═════ INPUT DATA ═════

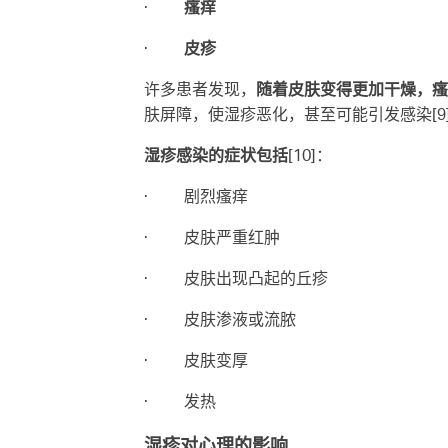
·
瘙痒
·
皮疹
许多患者发现，
随着皮肤变得更加干燥，瘙
肤屏障，使湿疹恶化，甚至可能引发感染[9
湿疹感染的症状包括
[10]：
· 剧烈瘙痒
· 皮肤严重红肿
· 皮肤出现凸起的丘疹
· 皮肤渗液或流脓
· 皮肤变厚
· 发热
湿疹对心理的影响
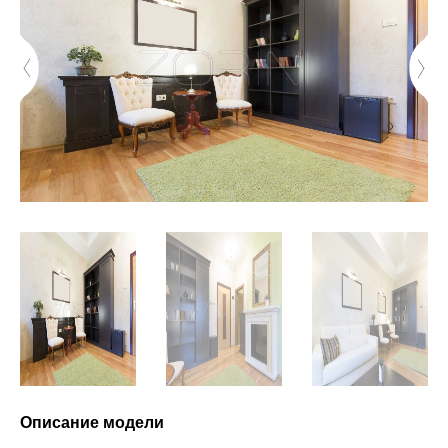
Описание модели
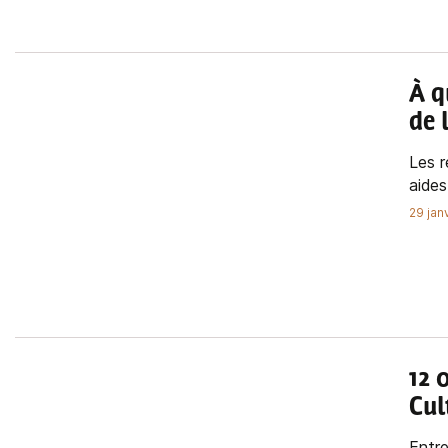
À q
de 
Les r
aides
29 jan
12 
Cul
Entre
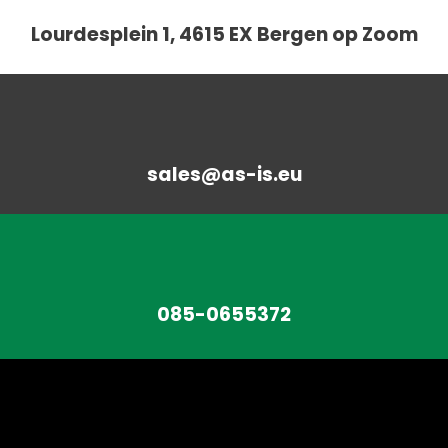
Lourdesplein 1, 4615 EX Bergen op Zoom
sales@as-is.eu
085-0655372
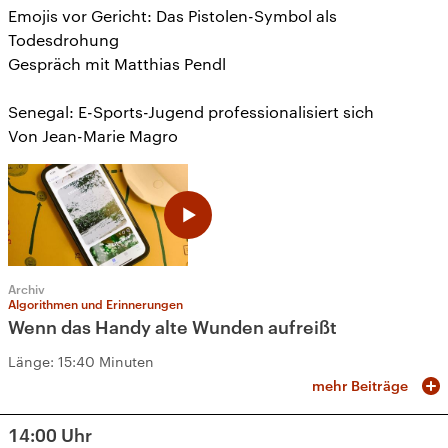
Emojis vor Gericht: Das Pistolen-Symbol als
Todesdrohung
Gespräch mit Matthias Pendl
Senegal: E-Sports-Jugend professionalisiert sich
Von Jean-Marie Magro
Archiv
Algorithmen und Erinnerungen
Wenn das Handy alte Wunden aufreißt
Länge:
15:40 Minuten
mehr Beiträge
14:00
Uhr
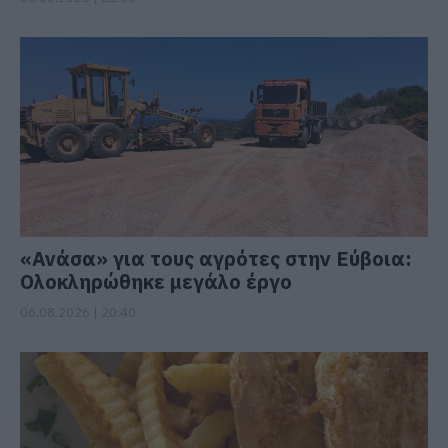
«Ανάσα» για τους αγρότες στην Εύβοια:
Ολοκληρώθηκε μεγάλο έργο
06.08.2026 | 20:40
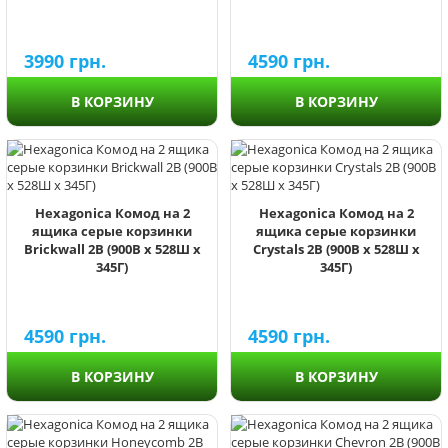
3990
грн.
4590
грн.
В КОРЗИНУ
В КОРЗИНУ
Hexagonica Комод на 2
Hexagonica Комод на 2
ящика серые корзинки
ящика серые корзинки
Brickwall 2В (900В х 528Ш х
Crystals 2В (900В х 528Ш х
345Г)
345Г)
4590
грн.
4590
грн.
В КОРЗИНУ
В КОРЗИНУ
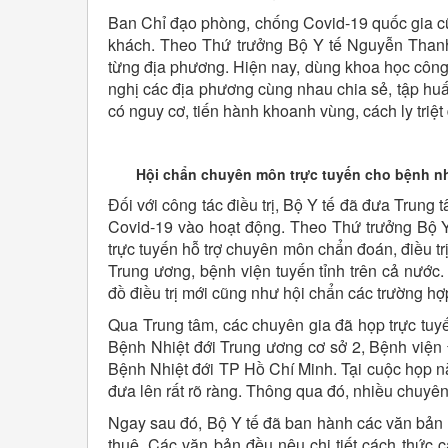
Ban Chỉ đạo phòng, chống Covid-19 quốc gia cũn
khách. Theo Thứ trưởng Bộ Y tế Nguyễn Thanh 
từng địa phương. Hiện nay, dùng khoa học công 
nghị các địa phương cùng nhau chia sẻ, tập h
có nguy cơ, tiến hành khoanh vùng, cách ly triệt
Hội chẩn chuyên môn trực tuyến cho bệnh nh
Đối với công tác điều trị, Bộ Y tế đã đưa Trung 
Covid-19 vào hoạt động. Theo Thứ trưởng Bộ Y
trực tuyến hỗ trợ chuyên môn chẩn đoán, điều tr
Trung ương, bệnh viện tuyến tỉnh trên cả nước. 
đồ điều trị mới cũng như hội chẩn các trường hợp
Qua Trung tâm, các chuyên gia đã họp trực tuy
Bệnh Nhiệt đới Trung ương cơ sở 2, Bệnh việ
Bệnh Nhiệt đới TP Hồ Chí Minh. Tại cuộc họp n
đưa lên rất rõ ràng. Thông qua đó, nhiều chuyên g
Ngay sau đó, Bộ Y tế đã ban hành các văn bản h
thuê. Các văn bản đều nêu chi tiết cách thức c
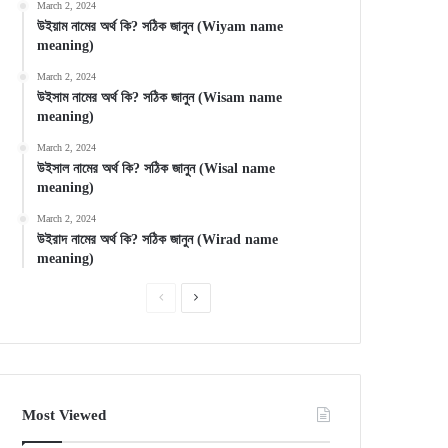
March 2, 2024
উইয়াম নামের অর্থ কি? সঠিক জানুন (Wiyam name
meaning)
March 2, 2024
উইসাম নামের অর্থ কি? সঠিক জানুন (Wisam name
meaning)
March 2, 2024
উইসাল নামের অর্থ কি? সঠিক জানুন (Wisal name
meaning)
March 2, 2024
উইরাদ নামের অর্থ কি? সঠিক জানুন (Wirad name
meaning)
Previous
Next
page
page
Most Viewed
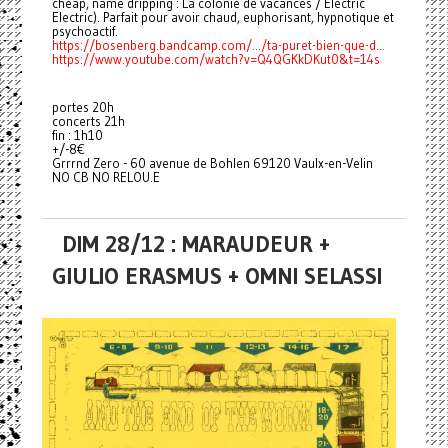
cheap, name dripping : La colonie de vacances / Electric
Electric). Parfait pour avoir chaud, euphorisant, hypnotique et
psychoactif.
https://bosenberg.bandcamp.com/.../ta-puret-bien-que-d...
https://www.youtube.com/watch?v=Q4QGKkDKut0&t=14s
portes 20h
concerts 21h
fin : 1h10
+/-8€
Grrrnd Zero - 60 avenue de Bohlen 69120 Vaulx-en-Velin
NO CB NO RELOU.E
DIM 28/12 : MARAUDEUR +
GIULIO ERASMUS + OMNI SELASSI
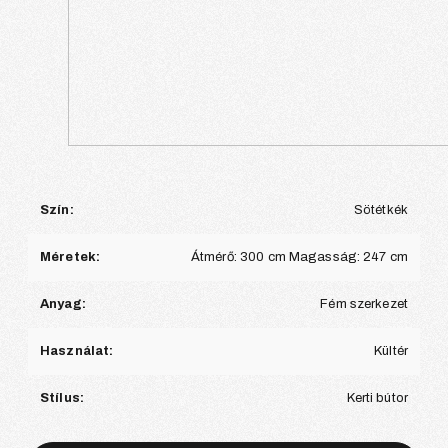
Szín:
Sötétkék
Méretek:
Átmérő: 300 cm Magasság: 247 cm
Anyag:
Fém szerkezet
Használat:
Kültér
Stílus:
Kerti bútor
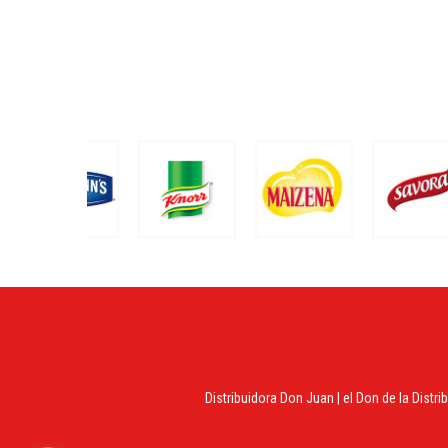
Distribuidora Don Juan | el Don de la Distri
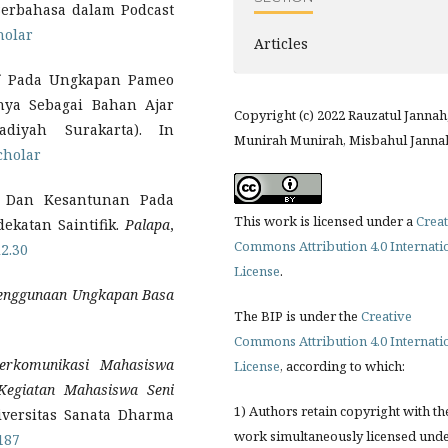
 Berbahasa dalam Podcast
holar
Articles
off Pada Ungkapan Pameo
nya Sebagai Bahan Ajar
Copyright (c) 2022 Rauzatul Jannah
diyah Surakarta). In
Munirah Munirah, Misbahul Janna
cholar
ma Dan Kesantunan Pada
This work is licensed under a
Creat
ekatan Saintifik.
Palapa
,
Commons Attribution 4.0 Internati
i2.30
License
.
enggunaan Ungkapan Basa
The BIP is under the
Creative
Commons Attribution 4.0 Internati
Berkomunikasi Mahasiswa
License
, according to which:
Kegiatan Mahasiswa Seni
1) Authors retain copyright with th
iversitas Sanata Dharma
work simultaneously licensed und
8187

═════

Leave the pictures out and reproduce each record exactly as written.

·
瘙痒
·
皮疹
许多患者发现，
随着皮肤变得更加干燥，瘙
肤屏障，使湿疹恶化，甚至可能引发感染[9
湿疹感染的症状包括
[10]：
· 剧烈瘙痒
· 皮肤严重红肿
· 皮肤出现凸起的丘疹
· 皮肤渗液或流脓
· 皮肤变厚
· 发热
湿疹对心理的影响
Описание модели
À q
de 
Les r
aides
29 jan
12 
Cul
Entre
Lourdesplein 1, 4615 EX Bergen op Zoom
sales@as-is.eu
085-0655372
Emojis vor Gericht: Das Pistolen-Symbol als
Todesdrohung
Gespräch mit Matthias Pendl
Senegal: E-Sports-Jugend professionalisiert sich
Von Jean-Marie Magro
Archiv
Algorithmen und Erinnerungen
Wenn das Handy alte Wunden aufreißt
Länge:
15:40 Minuten
mehr Beiträge
14:00
Uhr
«Ανάσα» για τους αγρότες στην Εύβοια:
Ολοκληρώθηκε μεγάλο έργο
06.08.2026 | 20:40
3990
грн.
4590
грн.
В КОРЗИНУ
В КОРЗИНУ
Hexagonica Комод на 2
Hexagonica Комод на 2
ящика серые корзинки
ящика серые корзинки
Brickwall 2В (900В х 528Ш х
Crystals 2В (900В х 528Ш х
345Г)
345Г)
4590
грн.
4590
грн.
В КОРЗИНУ
В КОРЗИНУ
Ban Chỉ đạo phòng, chống Covid-19 quốc gia cũn
khách. Theo Thứ trưởng Bộ Y tế Nguyễn Thanh 
từng địa phương. Hiện nay, dùng khoa học công 
nghị các địa phương cùng nhau chia sẻ, tập h
có nguy cơ, tiến hành khoanh vùng, cách ly triệt
Hội chẩn chuyên môn trực tuyến cho bệnh nh
Đối với công tác điều trị, Bộ Y tế đã đưa Trung 
Covid-19 vào hoạt động. Theo Thứ trưởng Bộ Y
trực tuyến hỗ trợ chuyên môn chẩn đoán, điều tr
Trung ương, bệnh viện tuyến tỉnh trên cả nước. 
đồ điều trị mới cũng như hội chẩn các trường hợp
Qua Trung tâm, các chuyên gia đã họp trực tuy
Bệnh Nhiệt đới Trung ương cơ sở 2, Bệnh việ
Bệnh Nhiệt đới TP Hồ Chí Minh. Tại cuộc họp n
đưa lên rất rõ ràng. Thông qua đó, nhiều chuyên g
Ngay sau đó, Bộ Y tế đã ban hành các văn bản h
thuê. Các văn bản đều nêu chi tiết cách thức c
March 2, 2024
উইয়াম নামের অর্থ কি? সঠিক জানুন (Wiyam name
meaning)
March 2, 2024
উইসাম নামের অর্থ কি? সঠিক জানুন (Wisam name
meaning)
March 2, 2024
উইসাল নামের অর্থ কি? সঠিক জানুন (Wisal name
meaning)
March 2, 2024
উইরাদ নামের অর্থ কি? সঠিক জানুন (Wirad name
meaning)
Previous
Next
page
page
Most Viewed
cheap, name dripping : La colonie de vacances / Electric
Electric). Parfait pour avoir chaud, euphorisant, hypnotique et
psychoactif.
https://bosenberg.bandcamp.com/.../ta-puret-bien-que-d...
https://www.youtube.com/watch?v=Q4QGKkDKut0&t=14s
portes 20h
concerts 21h
fin : 1h10
+/-8€
Grrrnd Zero - 60 avenue de Bohlen 69120 Vaulx-en-Velin
NO CB NO RELOU.E
DIM 28/12 : MARAUDEUR +
GIULIO ERASMUS + OMNI SELASSI
Szín:
Sötétkék
Méretek:
Átmérő: 300 cm Magasság: 247 cm
Anyag:
Fém szerkezet
Használat:
Kültér
Stílus:
Kerti bútor
Distribuidora Don Juan | el Don de la Distri
 Berbahasa dalam Podcast
holar
Articles
off Pada Ungkapan Pameo
nya Sebagai Bahan Ajar
Copyright (c) 2022 Rauzatul Jannah
diyah Surakarta). In
Munirah Munirah, Misbahul Janna
cholar
ma Dan Kesantunan Pada
This work is licensed under a
Creat
ekatan Saintifik.
Palapa
,
Commons Attribution 4.0 Internati
i2.30
License
.
enggunaan Ungkapan Basa
The BIP is under the
Creative
Commons Attribution 4.0 Internati
Berkomunikasi Mahasiswa
License
, according to which:
Kegiatan Mahasiswa Seni
1) Authors retain copyright with th
iversitas Sanata Dharma
work simultaneously licensed und
8187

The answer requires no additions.